Give the number of lines in the data that contain the word "primitives"; no other text is needed.

[Extracted records]

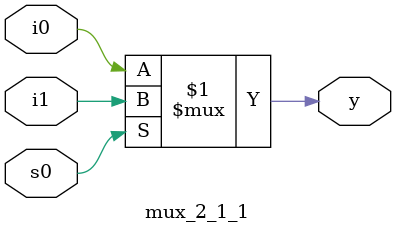
<source format=v>
module mux_2_1_1(s0,i1,i0,y);

input s0,i0,i1;
output  y;
wire k;	


/*always@(s0,i1,i0)

	begin
		if(s0==1'b0 )
		begin
			assign k=i0;
			assign y=k;
		end

		else 
		begin
			assign k=i1;
			assign y=k;
		end
		

	end*/

assign y = s0?i1:i0 ;

initial
$monitor("y=%b",y);
endmodule

</source>
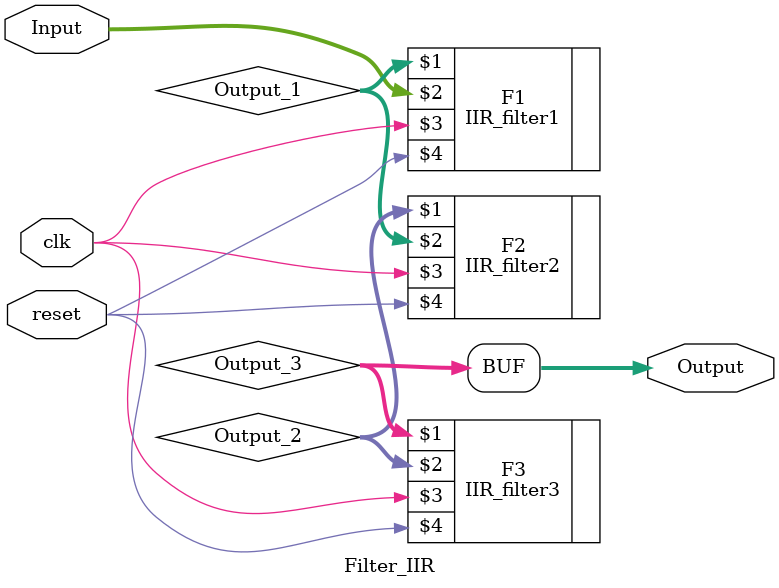
<source format=v>
`timescale 1ns / 1ps
module Filter_IIR
          (
           Output,          
           Input,
           clk,
           reset
          );

  wire signed [31:0] Output_1;
  wire signed [31:0] Output_2;
  wire signed [31:0] Output_3;
  input   clk;
  input   reset;
  input   [31:0] Input;  // double
  output signed [31:0] Output;  // double

IIR_filter1 F1(Output_1, Input, clk,reset);
IIR_filter2 F2(Output_2, Output_1, clk,reset);
IIR_filter3 F3(Output_3, Output_2, clk,reset);

  assign Output = Output_3;

endmodule  

</source>
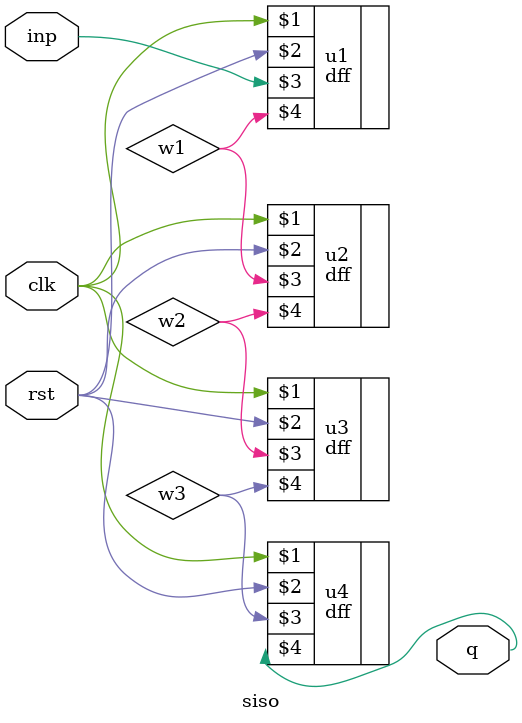
<source format=v>
`timescale 1ns / 1ps

module siso(clk, rst, inp, q);

input clk, rst, inp;
output q;
wire w1, w2, w3;

dff u1(clk, rst, inp, w1);
dff u2(clk, rst, w1, w2);
dff u3(clk, rst, w2, w3);
dff u4(clk, rst, w3, q);


endmodule

</source>
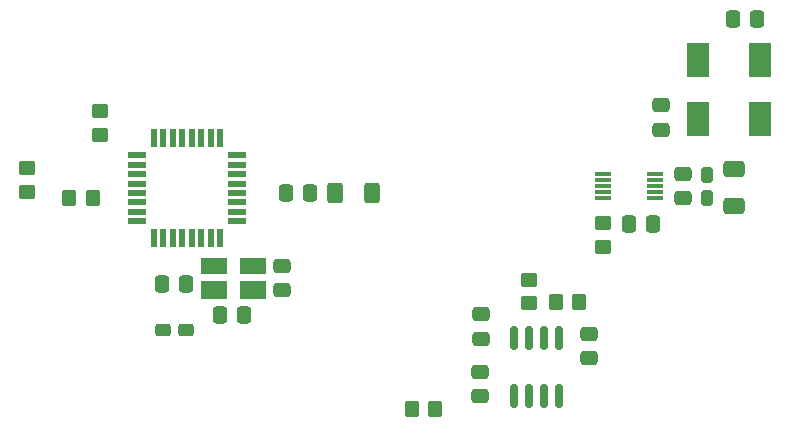
<source format=gtp>
%TF.GenerationSoftware,KiCad,Pcbnew,(6.0.1)*%
%TF.CreationDate,2022-03-15T16:21:16+01:00*%
%TF.ProjectId,SignalGenerator,5369676e-616c-4476-956e-657261746f72,0.3*%
%TF.SameCoordinates,Original*%
%TF.FileFunction,Paste,Top*%
%TF.FilePolarity,Positive*%
%FSLAX46Y46*%
G04 Gerber Fmt 4.6, Leading zero omitted, Abs format (unit mm)*
G04 Created by KiCad (PCBNEW (6.0.1)) date 2022-03-15 16:21:16*
%MOMM*%
%LPD*%
G01*
G04 APERTURE LIST*
G04 Aperture macros list*
%AMRoundRect*
0 Rectangle with rounded corners*
0 $1 Rounding radius*
0 $2 $3 $4 $5 $6 $7 $8 $9 X,Y pos of 4 corners*
0 Add a 4 corners polygon primitive as box body*
4,1,4,$2,$3,$4,$5,$6,$7,$8,$9,$2,$3,0*
0 Add four circle primitives for the rounded corners*
1,1,$1+$1,$2,$3*
1,1,$1+$1,$4,$5*
1,1,$1+$1,$6,$7*
1,1,$1+$1,$8,$9*
0 Add four rect primitives between the rounded corners*
20,1,$1+$1,$2,$3,$4,$5,0*
20,1,$1+$1,$4,$5,$6,$7,0*
20,1,$1+$1,$6,$7,$8,$9,0*
20,1,$1+$1,$8,$9,$2,$3,0*%
G04 Aperture macros list end*
%ADD10RoundRect,0.250000X-0.475000X0.337500X-0.475000X-0.337500X0.475000X-0.337500X0.475000X0.337500X0*%
%ADD11RoundRect,0.250000X-0.400000X-0.625000X0.400000X-0.625000X0.400000X0.625000X-0.400000X0.625000X0*%
%ADD12RoundRect,0.250000X0.337500X0.475000X-0.337500X0.475000X-0.337500X-0.475000X0.337500X-0.475000X0*%
%ADD13RoundRect,0.250000X0.475000X-0.337500X0.475000X0.337500X-0.475000X0.337500X-0.475000X-0.337500X0*%
%ADD14RoundRect,0.250000X0.275000X-0.400000X0.275000X0.400000X-0.275000X0.400000X-0.275000X-0.400000X0*%
%ADD15R,1.400000X0.300000*%
%ADD16RoundRect,0.250000X-0.337500X-0.475000X0.337500X-0.475000X0.337500X0.475000X-0.337500X0.475000X0*%
%ADD17RoundRect,0.250000X0.450000X-0.350000X0.450000X0.350000X-0.450000X0.350000X-0.450000X-0.350000X0*%
%ADD18RoundRect,0.250000X-0.350000X-0.450000X0.350000X-0.450000X0.350000X0.450000X-0.350000X0.450000X0*%
%ADD19R,1.980000X3.000000*%
%ADD20RoundRect,0.250000X0.400000X0.275000X-0.400000X0.275000X-0.400000X-0.275000X0.400000X-0.275000X0*%
%ADD21RoundRect,0.250000X0.650000X-0.412500X0.650000X0.412500X-0.650000X0.412500X-0.650000X-0.412500X0*%
%ADD22R,2.250000X1.500000*%
%ADD23R,2.250000X1.575000*%
%ADD24R,2.250000X1.450000*%
%ADD25R,0.550000X1.600000*%
%ADD26R,1.600000X0.550000*%
%ADD27RoundRect,0.250000X0.350000X0.450000X-0.350000X0.450000X-0.350000X-0.450000X0.350000X-0.450000X0*%
%ADD28RoundRect,0.250000X-0.450000X0.350000X-0.450000X-0.350000X0.450000X-0.350000X0.450000X0.350000X0*%
%ADD29RoundRect,0.150000X-0.150000X0.825000X-0.150000X-0.825000X0.150000X-0.825000X0.150000X0.825000X0*%
G04 APERTURE END LIST*
D10*
X179939160Y-95408819D03*
X179939160Y-97483819D03*
D11*
X150526920Y-96982377D03*
X153626920Y-96982377D03*
D12*
X148394420Y-97012377D03*
X146319420Y-97012377D03*
D13*
X162802255Y-114230244D03*
X162802255Y-112155244D03*
D10*
X178069160Y-89598819D03*
X178069160Y-91673819D03*
D14*
X181969160Y-97411319D03*
X181969160Y-95461319D03*
D12*
X177456660Y-99686319D03*
X175381660Y-99686319D03*
D15*
X177619160Y-97456319D03*
X177619160Y-96956319D03*
X177619160Y-96456319D03*
X177619160Y-95956319D03*
X177619160Y-95456319D03*
X173219160Y-95456319D03*
X173219160Y-95956319D03*
X173219160Y-96456319D03*
X173219160Y-96956319D03*
X173219160Y-97456319D03*
D16*
X140759420Y-107312377D03*
X142834420Y-107312377D03*
D17*
X130576920Y-92092377D03*
X130576920Y-90092377D03*
D18*
X169177255Y-106267744D03*
X171177255Y-106267744D03*
D19*
X186509160Y-85786319D03*
X181249160Y-85786319D03*
X181249160Y-90786319D03*
X186509160Y-90786319D03*
D17*
X166952255Y-106367744D03*
X166952255Y-104367744D03*
D18*
X157000000Y-115275000D03*
X159000000Y-115275000D03*
D20*
X137871920Y-108622377D03*
X135921920Y-108622377D03*
D10*
X146036920Y-103194877D03*
X146036920Y-105269877D03*
D17*
X173227495Y-101592504D03*
X173227495Y-99592504D03*
D21*
X184269160Y-98128819D03*
X184269160Y-95003819D03*
D22*
X140226920Y-105232377D03*
D23*
X143526920Y-105232377D03*
D24*
X143526920Y-103232377D03*
X140226920Y-103232377D03*
D12*
X137894420Y-104762377D03*
X135819420Y-104762377D03*
D10*
X172000000Y-108937500D03*
X172000000Y-111012500D03*
D16*
X184171660Y-82276319D03*
X186246660Y-82276319D03*
D25*
X135166920Y-100872377D03*
X135966920Y-100872377D03*
X136766920Y-100872377D03*
X137566920Y-100872377D03*
X138366920Y-100872377D03*
X139166920Y-100872377D03*
X139966920Y-100872377D03*
X140766920Y-100872377D03*
D26*
X142216920Y-99422377D03*
X142216920Y-98622377D03*
X142216920Y-97822377D03*
X142216920Y-97022377D03*
X142216920Y-96222377D03*
X142216920Y-95422377D03*
X142216920Y-94622377D03*
X142216920Y-93822377D03*
D25*
X140766920Y-92372377D03*
X139966920Y-92372377D03*
X139166920Y-92372377D03*
X138366920Y-92372377D03*
X137566920Y-92372377D03*
X136766920Y-92372377D03*
X135966920Y-92372377D03*
X135166920Y-92372377D03*
D26*
X133716920Y-93822377D03*
X133716920Y-94622377D03*
X133716920Y-95422377D03*
X133716920Y-96222377D03*
X133716920Y-97022377D03*
X133716920Y-97822377D03*
X133716920Y-98622377D03*
X133716920Y-99422377D03*
D27*
X130006920Y-97432377D03*
X128006920Y-97432377D03*
D28*
X124436920Y-94942377D03*
X124436920Y-96942377D03*
D13*
X162827255Y-109380244D03*
X162827255Y-107305244D03*
D29*
X169486255Y-109297744D03*
X168216255Y-109297744D03*
X166946255Y-109297744D03*
X165676255Y-109297744D03*
X165676255Y-114247744D03*
X166946255Y-114247744D03*
X168216255Y-114247744D03*
X169486255Y-114247744D03*
M02*

</source>
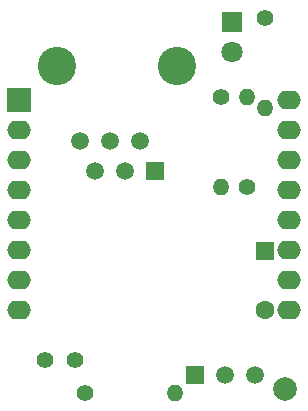
<source format=gbr>
%TF.GenerationSoftware,KiCad,Pcbnew,(6.0.0-0)*%
%TF.CreationDate,2023-07-31T21:51:41+02:00*%
%TF.ProjectId,P1_Gateway,50315f47-6174-4657-9761-792e6b696361,1*%
%TF.SameCoordinates,Original*%
%TF.FileFunction,Soldermask,Bot*%
%TF.FilePolarity,Negative*%
%FSLAX46Y46*%
G04 Gerber Fmt 4.6, Leading zero omitted, Abs format (unit mm)*
G04 Created by KiCad (PCBNEW (6.0.0-0)) date 2023-07-31 21:51:41*
%MOMM*%
%LPD*%
G01*
G04 APERTURE LIST*
%ADD10R,1.600000X1.600000*%
%ADD11C,1.600000*%
%ADD12R,1.800000X1.800000*%
%ADD13C,1.800000*%
%ADD14C,1.400000*%
%ADD15O,1.400000X1.400000*%
%ADD16C,3.250000*%
%ADD17R,1.520000X1.520000*%
%ADD18C,1.520000*%
%ADD19O,2.000000X1.600000*%
%ADD20R,2.000000X2.000000*%
%ADD21R,1.500000X1.500000*%
%ADD22C,1.500000*%
%ADD23C,2.000000*%
G04 APERTURE END LIST*
D10*
%TO.C,C1*%
X193540000Y-73720000D03*
D11*
X193530000Y-78720000D03*
%TD*%
D12*
%TO.C,D1*%
X190754000Y-54356000D03*
D13*
X190754000Y-56896000D03*
%TD*%
D14*
%TO.C,R1*%
X178308000Y-85725000D03*
D15*
X185928000Y-85725000D03*
%TD*%
D14*
%TO.C,R2*%
X192024000Y-68326000D03*
D15*
X192024000Y-60706000D03*
%TD*%
D14*
%TO.C,R4*%
X193550000Y-53940000D03*
D15*
X193550000Y-61560000D03*
%TD*%
D14*
%TO.C,R3*%
X189850000Y-60680000D03*
D15*
X189850000Y-68300000D03*
%TD*%
D16*
%TO.C,J1*%
X186120000Y-58050000D03*
X175960000Y-58050000D03*
D17*
X184210000Y-66940000D03*
D18*
X182940000Y-64400000D03*
X181670000Y-66940000D03*
X180400000Y-64400000D03*
X179130000Y-66940000D03*
X177860000Y-64400000D03*
%TD*%
D14*
%TO.C,JP1*%
X174873600Y-82905600D03*
X177413600Y-82905600D03*
%TD*%
D19*
%TO.C,U1*%
X195580000Y-60960000D03*
X195580000Y-63500000D03*
X195580000Y-66040000D03*
X195580000Y-68580000D03*
X195580000Y-71120000D03*
X195580000Y-73660000D03*
X195580000Y-76200000D03*
X195580000Y-78740000D03*
X172720000Y-78740000D03*
X172720000Y-76200000D03*
X172720000Y-73660000D03*
X172720000Y-71120000D03*
X172720000Y-68580000D03*
X172720000Y-66040000D03*
X172720000Y-63500000D03*
D20*
X172720000Y-60960000D03*
%TD*%
D21*
%TO.C,Q1*%
X187619800Y-84193800D03*
D22*
X190159800Y-84193800D03*
X192699800Y-84193800D03*
%TD*%
D23*
%TO.C,TP1*%
X195199000Y-85369400D03*
%TD*%
M02*

</source>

[/Extracted records]

» **Task response**
2